DATA TO USE Start Marker

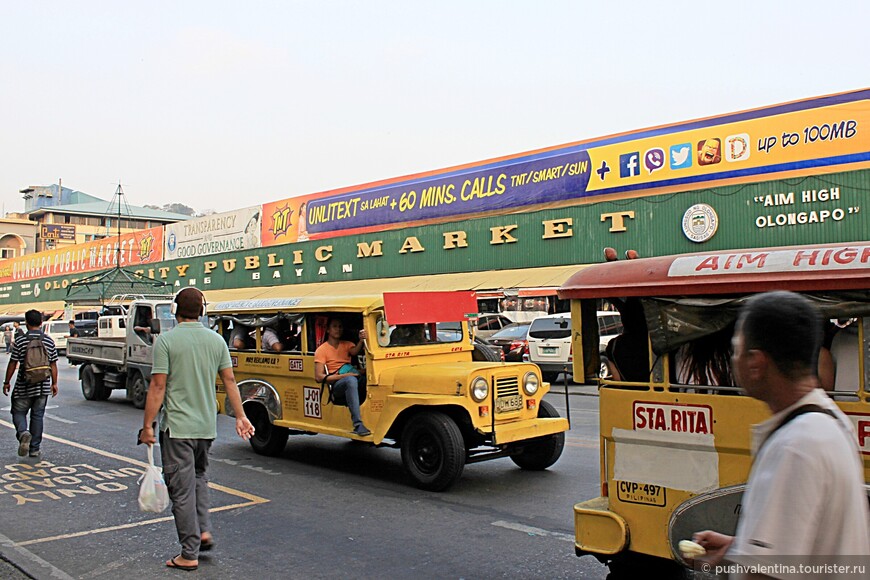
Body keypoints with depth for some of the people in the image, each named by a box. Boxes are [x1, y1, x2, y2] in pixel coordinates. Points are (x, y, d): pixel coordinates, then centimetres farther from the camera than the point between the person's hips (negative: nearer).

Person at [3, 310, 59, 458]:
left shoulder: (20, 341, -6)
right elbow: (53, 364, 4)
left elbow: (12, 363, -3)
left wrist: (7, 382, 8)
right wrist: (54, 383, 12)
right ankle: (35, 449, 12)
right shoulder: (48, 341, 1)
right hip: (43, 387, 2)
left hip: (23, 387, -2)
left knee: (18, 412, 12)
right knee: (37, 415, 10)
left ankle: (23, 432, -17)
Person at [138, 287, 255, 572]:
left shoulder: (166, 340, -9)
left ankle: (189, 554, 8)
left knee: (182, 489, 2)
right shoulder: (216, 340, 4)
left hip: (177, 427, -5)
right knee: (199, 476, 26)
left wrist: (147, 425, -5)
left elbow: (158, 386, -12)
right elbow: (230, 381, 6)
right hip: (207, 426, 5)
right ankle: (204, 530, 16)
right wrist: (240, 416, 12)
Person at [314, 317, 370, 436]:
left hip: (351, 379, 5)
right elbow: (319, 377, -4)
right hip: (335, 385, -5)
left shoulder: (347, 344, 23)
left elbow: (354, 351, -4)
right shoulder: (321, 350, 7)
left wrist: (361, 340, -26)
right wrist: (343, 376, -14)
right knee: (351, 380, -39)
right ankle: (358, 424, -46)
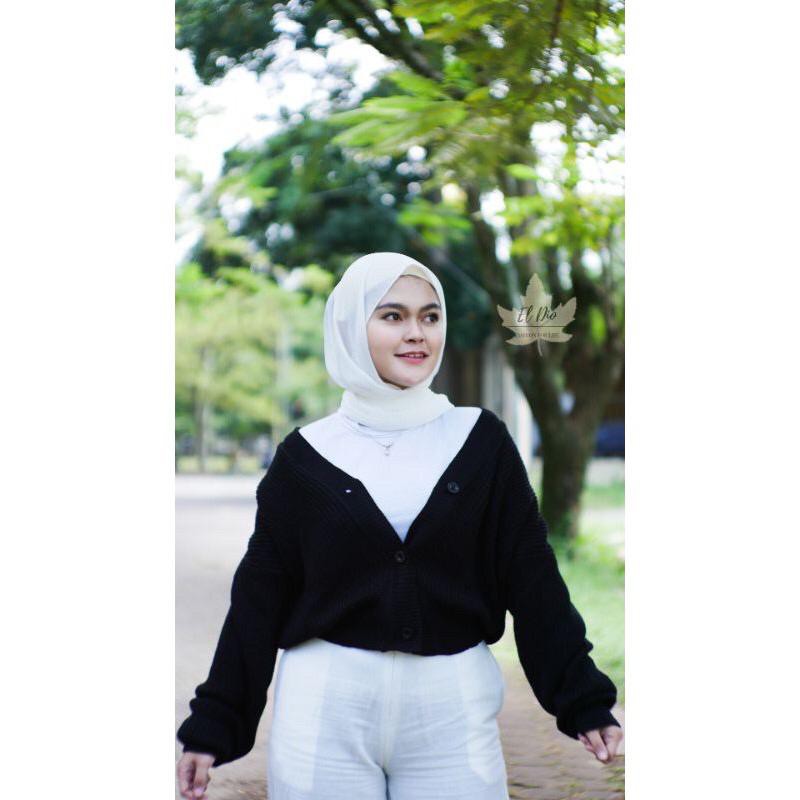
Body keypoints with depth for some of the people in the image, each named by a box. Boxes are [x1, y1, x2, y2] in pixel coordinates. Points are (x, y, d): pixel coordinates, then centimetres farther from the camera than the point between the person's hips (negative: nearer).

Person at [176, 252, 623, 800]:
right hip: (326, 710, 0)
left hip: (453, 708, 1)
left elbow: (533, 580, 4)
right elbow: (260, 596, 6)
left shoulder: (480, 440, 4)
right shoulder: (307, 455, 3)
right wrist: (212, 726, 4)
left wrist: (584, 703, -1)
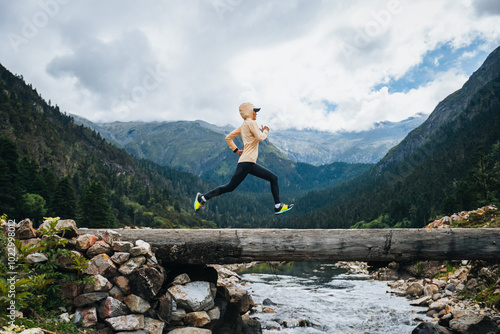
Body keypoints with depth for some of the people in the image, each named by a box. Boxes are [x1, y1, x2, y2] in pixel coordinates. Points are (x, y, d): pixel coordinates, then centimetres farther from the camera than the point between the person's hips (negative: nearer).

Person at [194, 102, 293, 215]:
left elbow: (228, 138, 20)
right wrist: (265, 131, 2)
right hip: (247, 162, -10)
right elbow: (260, 137, -17)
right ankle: (203, 197, 2)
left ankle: (278, 206, 8)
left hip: (251, 163, 10)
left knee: (273, 178, 9)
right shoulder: (251, 123, -7)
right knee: (230, 187, -7)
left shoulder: (243, 126, 18)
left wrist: (236, 150, 19)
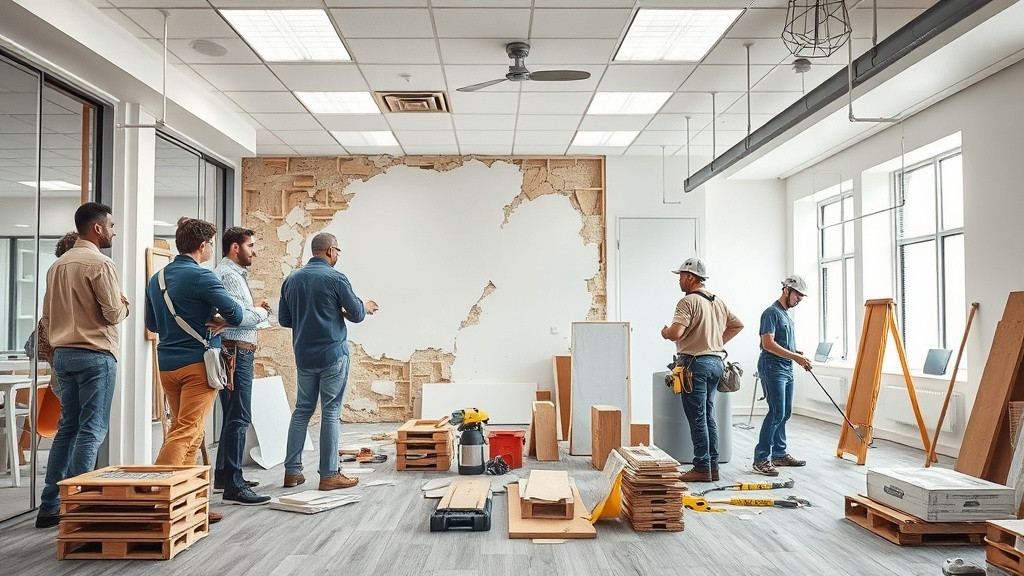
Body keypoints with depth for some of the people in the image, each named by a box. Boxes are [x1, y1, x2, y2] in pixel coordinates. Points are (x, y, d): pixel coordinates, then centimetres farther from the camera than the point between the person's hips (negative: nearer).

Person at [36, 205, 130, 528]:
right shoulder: (99, 263, -12)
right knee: (92, 429, -4)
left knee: (68, 427, 13)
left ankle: (50, 506, 15)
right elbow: (113, 313, -14)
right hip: (95, 355, -8)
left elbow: (46, 317, 17)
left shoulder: (58, 264, 14)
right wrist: (124, 306, 5)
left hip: (63, 353, 8)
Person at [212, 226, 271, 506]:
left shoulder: (234, 273, 21)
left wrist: (254, 310, 11)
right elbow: (238, 317, -23)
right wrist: (261, 313, -6)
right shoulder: (229, 275, -13)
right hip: (235, 351, -11)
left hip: (238, 352, 11)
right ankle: (233, 487, -10)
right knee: (239, 418, -11)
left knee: (233, 416, 18)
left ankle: (224, 475, 28)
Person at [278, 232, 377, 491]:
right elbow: (356, 315, -5)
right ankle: (329, 475, 4)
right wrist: (366, 307, 17)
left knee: (302, 410, 14)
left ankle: (292, 471, 16)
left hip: (304, 356, 6)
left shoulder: (291, 280, 6)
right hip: (333, 355, -5)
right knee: (331, 413, 0)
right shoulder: (336, 278, -11)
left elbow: (284, 319, 11)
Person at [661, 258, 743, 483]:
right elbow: (737, 325, 25)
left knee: (697, 419, -3)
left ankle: (702, 468, 1)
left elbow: (676, 333, -24)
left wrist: (665, 332, -3)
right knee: (709, 417, 13)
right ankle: (713, 467, 16)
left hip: (695, 363, -8)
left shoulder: (688, 301, -13)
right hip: (716, 361, 8)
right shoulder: (718, 301, 14)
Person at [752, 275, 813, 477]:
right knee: (777, 413, -14)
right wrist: (795, 357, -19)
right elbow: (768, 344, -20)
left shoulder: (786, 315, 20)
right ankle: (761, 459, -11)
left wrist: (799, 355, 10)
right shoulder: (772, 312, -11)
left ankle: (779, 454, 21)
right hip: (772, 368, -10)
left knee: (785, 413, 12)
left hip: (787, 369, 10)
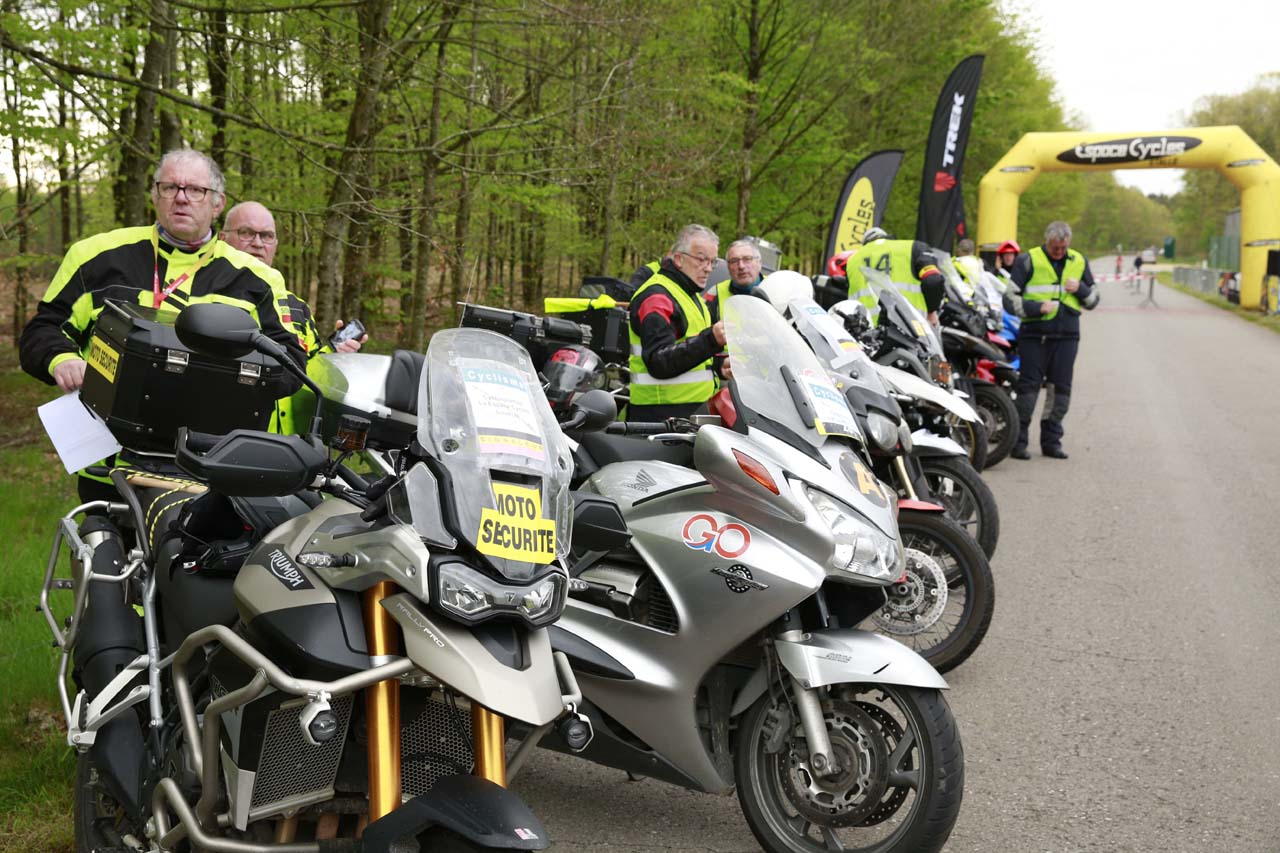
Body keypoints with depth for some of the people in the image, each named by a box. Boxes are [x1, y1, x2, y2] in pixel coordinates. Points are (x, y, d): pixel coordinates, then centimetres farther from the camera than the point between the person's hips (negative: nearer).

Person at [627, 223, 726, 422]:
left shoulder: (695, 296, 21)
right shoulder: (656, 296, -12)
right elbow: (659, 363, -24)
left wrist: (719, 365, 15)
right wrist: (710, 340, -33)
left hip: (696, 409, 10)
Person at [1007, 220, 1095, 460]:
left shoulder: (1079, 261, 12)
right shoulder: (1028, 260, -2)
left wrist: (1080, 289, -4)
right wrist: (1037, 308, -17)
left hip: (1067, 336, 4)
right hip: (1034, 335, -4)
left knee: (1060, 387, 6)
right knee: (1028, 386, -4)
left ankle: (1051, 440, 14)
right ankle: (1018, 440, 1)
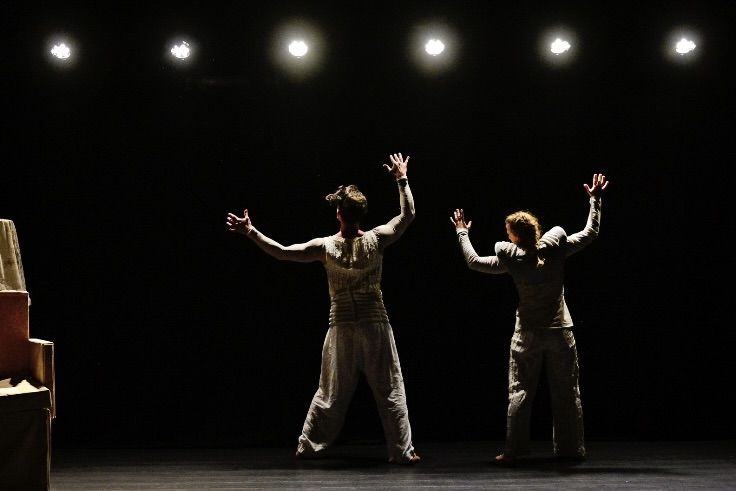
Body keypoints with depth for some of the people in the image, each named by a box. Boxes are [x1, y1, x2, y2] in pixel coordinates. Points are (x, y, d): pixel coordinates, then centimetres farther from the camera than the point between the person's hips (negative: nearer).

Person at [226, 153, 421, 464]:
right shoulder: (376, 240, -9)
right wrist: (402, 180, 13)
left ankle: (308, 446, 18)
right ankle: (401, 451, 4)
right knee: (390, 391, 4)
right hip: (375, 326, -1)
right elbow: (408, 215, 4)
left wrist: (251, 232, 0)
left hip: (341, 328, 1)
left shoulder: (325, 247, -9)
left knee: (331, 393, 12)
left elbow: (283, 252, -6)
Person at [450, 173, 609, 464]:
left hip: (528, 333, -1)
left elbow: (474, 261, 2)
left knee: (520, 392, 4)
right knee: (566, 391, 9)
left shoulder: (511, 258, -10)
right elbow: (590, 233, 4)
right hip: (560, 331, 1)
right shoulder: (556, 249, -7)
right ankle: (570, 449, 13)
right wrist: (595, 201, 13)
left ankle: (513, 450, 1)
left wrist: (462, 233, 15)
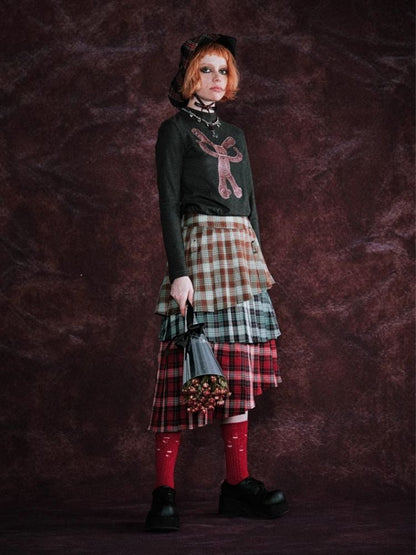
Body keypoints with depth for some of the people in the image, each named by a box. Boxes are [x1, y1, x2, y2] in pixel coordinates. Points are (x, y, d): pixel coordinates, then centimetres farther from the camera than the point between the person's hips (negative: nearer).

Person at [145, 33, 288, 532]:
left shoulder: (234, 135, 21)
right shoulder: (175, 130, 2)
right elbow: (168, 203, -7)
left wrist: (258, 263, 17)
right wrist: (179, 272, -16)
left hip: (243, 250, 7)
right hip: (199, 247, -7)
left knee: (241, 368, 2)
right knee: (186, 368, -11)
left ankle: (237, 484, 7)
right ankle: (164, 493, -9)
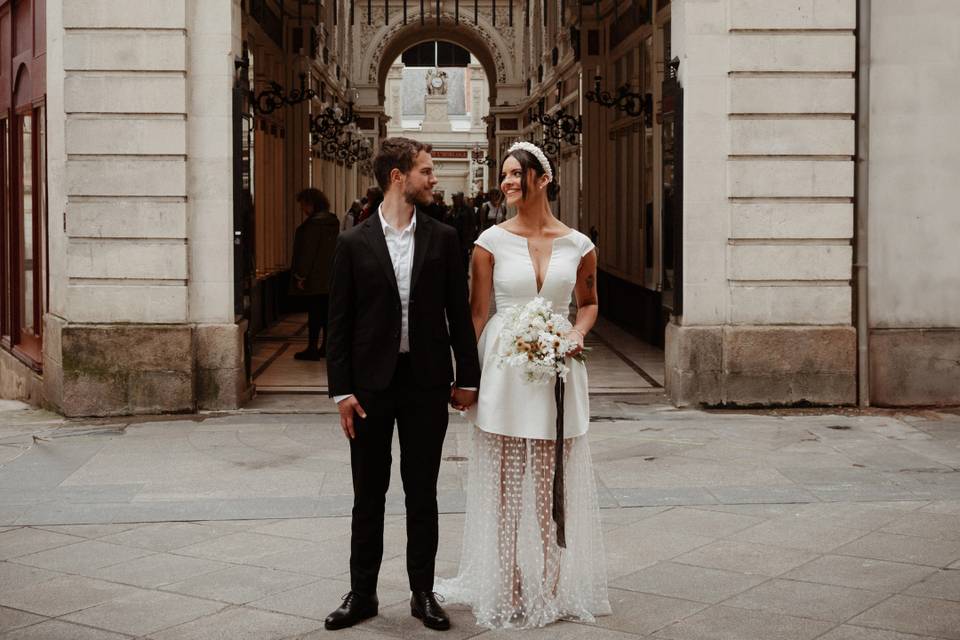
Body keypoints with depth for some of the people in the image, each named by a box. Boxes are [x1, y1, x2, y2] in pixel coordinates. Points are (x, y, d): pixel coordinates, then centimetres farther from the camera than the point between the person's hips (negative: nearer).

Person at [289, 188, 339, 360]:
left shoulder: (314, 223, -16)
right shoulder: (333, 221, 11)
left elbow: (308, 251, -18)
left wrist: (301, 275, -16)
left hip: (315, 277, -9)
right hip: (331, 276, 9)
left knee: (314, 313, -5)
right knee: (326, 312, 12)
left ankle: (312, 349, -2)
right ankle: (326, 347, 17)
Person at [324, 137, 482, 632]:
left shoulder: (442, 239, 3)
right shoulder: (354, 243, -1)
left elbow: (459, 312, 5)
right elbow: (339, 322, -2)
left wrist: (467, 377, 2)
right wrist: (341, 390, -6)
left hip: (427, 382, 1)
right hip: (371, 384, -1)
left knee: (422, 494, 9)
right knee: (368, 497, 8)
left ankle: (423, 593, 20)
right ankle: (362, 594, 19)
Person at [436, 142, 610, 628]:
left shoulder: (578, 246, 1)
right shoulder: (492, 241, -2)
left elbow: (589, 302, 16)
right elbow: (476, 310, 1)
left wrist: (578, 333, -4)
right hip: (503, 366, -1)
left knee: (553, 487, 7)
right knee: (506, 484, 4)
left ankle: (554, 587, 19)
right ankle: (509, 589, 15)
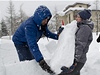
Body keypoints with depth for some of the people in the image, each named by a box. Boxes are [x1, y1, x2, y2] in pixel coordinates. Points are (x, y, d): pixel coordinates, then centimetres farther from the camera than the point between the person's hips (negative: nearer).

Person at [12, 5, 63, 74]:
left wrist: (58, 36, -16)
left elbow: (47, 33, 1)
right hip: (20, 42, -7)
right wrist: (41, 61, -53)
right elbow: (32, 45, -47)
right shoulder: (29, 25, -40)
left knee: (33, 59, 11)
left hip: (30, 42, 8)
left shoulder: (42, 23, -17)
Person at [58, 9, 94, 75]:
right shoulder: (82, 27, 17)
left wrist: (75, 61, -24)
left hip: (77, 60, -10)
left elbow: (80, 46, -21)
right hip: (76, 59, 10)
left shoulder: (85, 28, -13)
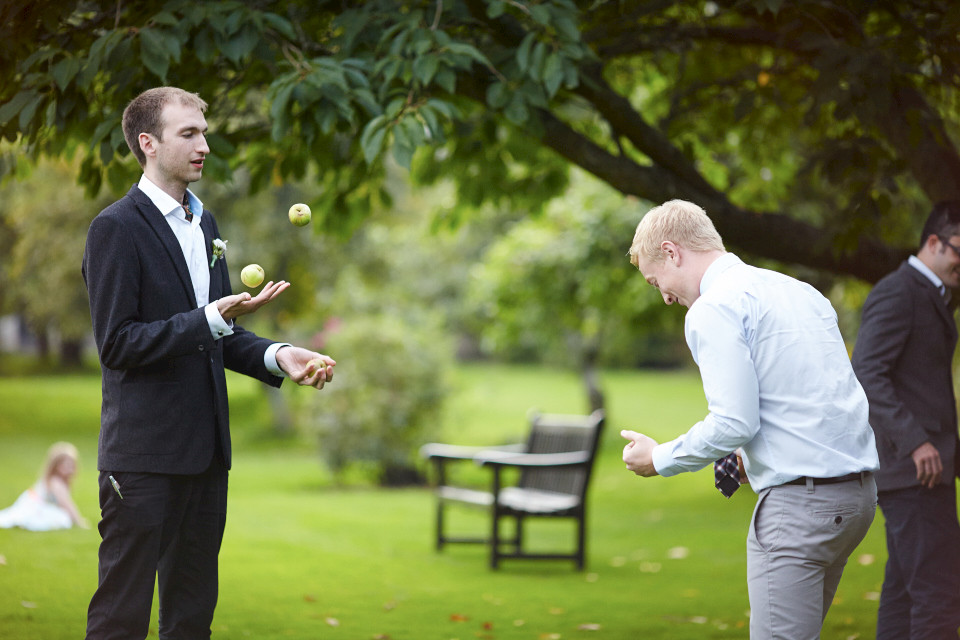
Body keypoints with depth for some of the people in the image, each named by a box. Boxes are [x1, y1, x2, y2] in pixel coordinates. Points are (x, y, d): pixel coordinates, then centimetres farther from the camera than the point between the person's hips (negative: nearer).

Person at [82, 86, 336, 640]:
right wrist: (213, 318, -24)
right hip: (145, 454, -8)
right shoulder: (117, 228, -10)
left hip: (206, 449, 8)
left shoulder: (204, 222, 16)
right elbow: (117, 344, -16)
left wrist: (276, 356, 2)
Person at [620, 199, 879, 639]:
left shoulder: (714, 310, -9)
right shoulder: (801, 292, 17)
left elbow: (733, 423, -16)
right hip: (858, 491, 9)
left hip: (799, 502, -9)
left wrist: (659, 459, -1)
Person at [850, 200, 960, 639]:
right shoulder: (897, 294, -12)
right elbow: (866, 373, -21)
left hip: (924, 467, 10)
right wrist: (914, 441, -27)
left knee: (905, 588, 12)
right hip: (913, 469, -10)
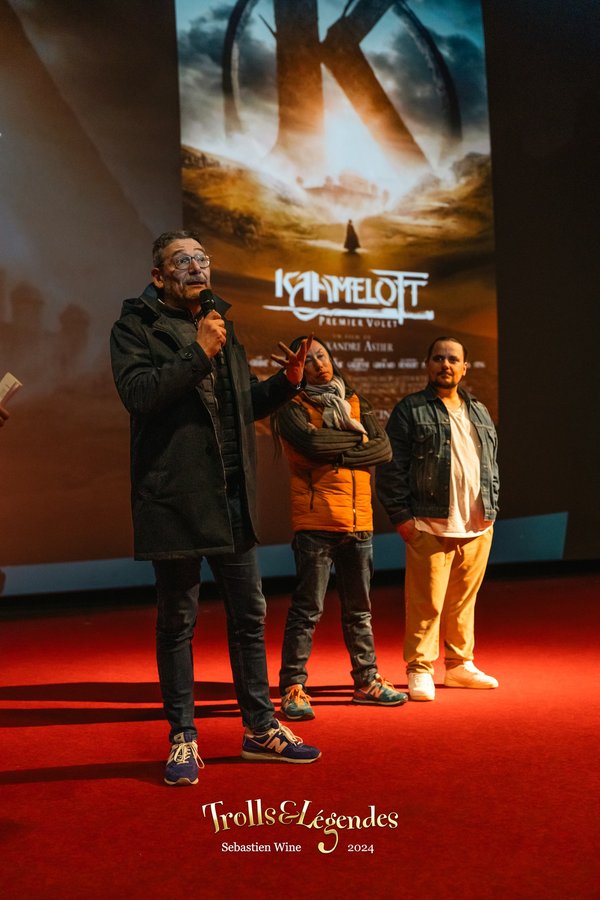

DATA TO USE End Marker

**YOUR INSTRUCTIONS**
Please write out the part of the data that opens with the line containing "right ankle: (358, 424, -46)" and closes with the line containing "left knee: (68, 427, 13)", both of those lines included, and leave the pictures out.

**OUTPUT BELOW**
right ankle: (358, 424, -46)
Body keypoints with depth for some of the people in the image, each named by a box. Boxes are [x1, y1, x2, y2] in pixel coordinates. Points are (x, y, d): pixel coordinates, then centimetres farther from the camera than the point between the person's hips (negative: nearer).

Person at [176, 252, 623, 800]:
right hip: (326, 710, 0)
left hip: (453, 708, 1)
left elbow: (533, 580, 4)
right elbow: (260, 596, 6)
left shoulder: (480, 440, 4)
right shoulder: (307, 455, 3)
right wrist: (212, 726, 4)
left wrist: (584, 703, -1)
Body keypoints with depth for some of the people in the image, each named by a box. Boxes are [x1, y1, x2, y2] in pixel coordinates. Points are (x, y, d): pixel coordinates, then centimetres farther from the camera than the point between the person's hips (negative: nearer).

Person at [194, 102, 293, 215]:
left elbow: (228, 138, 20)
right wrist: (265, 131, 2)
right hip: (247, 162, -10)
right elbow: (260, 137, -17)
right ankle: (203, 197, 2)
left ankle: (278, 206, 8)
left hip: (251, 163, 10)
left knee: (273, 178, 9)
right shoulder: (251, 123, -7)
right knee: (230, 187, -7)
left shoulder: (243, 126, 18)
left wrist: (236, 150, 19)
Body keypoints with depth for some of the people in the image, each named by a box. Boxes are [x1, y1, x2, y2] in pixel coordinates. Points are (x, y, d): pixel coordinates, then centimetres farther from the camera than the point between the person's hips (negative: nearer).

Person at [36, 205, 130, 528]:
right shoulder: (99, 263, -12)
right knee: (92, 429, -4)
left knee: (68, 427, 13)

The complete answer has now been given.